■ **Requirements**
Answer these questions from the essay about having a cappuccino with God:
(a) What did the writer and Gina say when they could not understand the challenges life brought?
(b) Which musician is named as an example of how God could be a little mysterious?
(c) What kind of coffee does the imagined coffee shop serve?

■ **Text passage**
= = = = =
This chapter is from my newly written book, Windowshopping for God. Please check it out!

  When we couldn’t understand why we were going through the challenges life brought, my friend Gina and I would say, “We will have to discuss that when we have our cappuccino with God.”

Why did I not get that job I wanted? How come I’m always broke? How come the guys we liked never called us back?

If you could have a cappuccino with God, you’d have a few questions about this life. Sure, you’d ask about why there was war and poverty and genocides?

But on a first date, you really would want to ask about some of the stuff that went on with you personally.

The way I imagine it, God and I would meet in a trendy coffee shop with cold brew coffee. Even though I think God might look like Lenoard Cohen-who’d ride a bike and wear a nice suit every day of the week, in this scene I’d keep God off-camera. No point in people getting worked up about what gender God might be. Let God be a little mysterious, like Sia, the musician who sings with her back to the audience and a giant wig covering her face.

Now, like any first date, you’d need to lead with some inane commentary. You don’t want to jump in and layout your crazy, not right off the bat. You’d have to start with some party prattle.

Innocuous questions: “Who was the hairdresser that came up with the mullet?” “What is the purpose of deer flies?” “Where have all the fondue pots gone?” “Who was the wiseacre who thought turmeric should be put in chocolate?” If I am designing my own Higher Power, I want to build one with respect for sass.

Besides, it is always good to get your Higher Power thinking you are charming before showing him how difficult you can be. Because if you and God moved ahead in the relationship, your crazy would begin to surface. If you were sleeping in the same house as the creator of the universe, you’d be waking up in the middle of the night to ask him what he was thinking. You’d let him get a few sips of coffee before you’d start in on him.
= = = = =
■ **Source excerpt**
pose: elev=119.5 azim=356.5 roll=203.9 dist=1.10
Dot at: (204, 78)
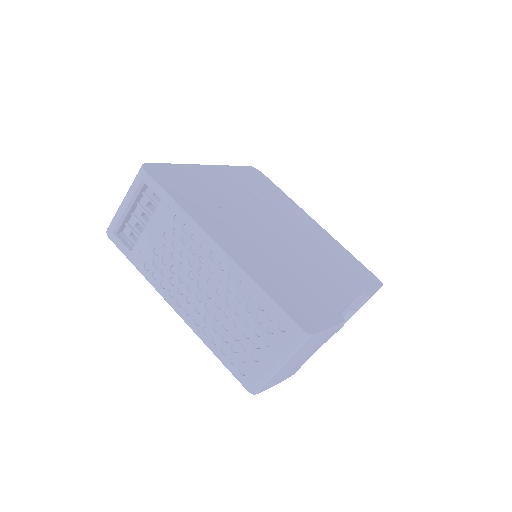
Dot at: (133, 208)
= = = = =
■ **Response to this task**
(a) “We will have to discuss that when we have our cappuccino with God.”
(b) Sia.
(c) Cold brew coffee.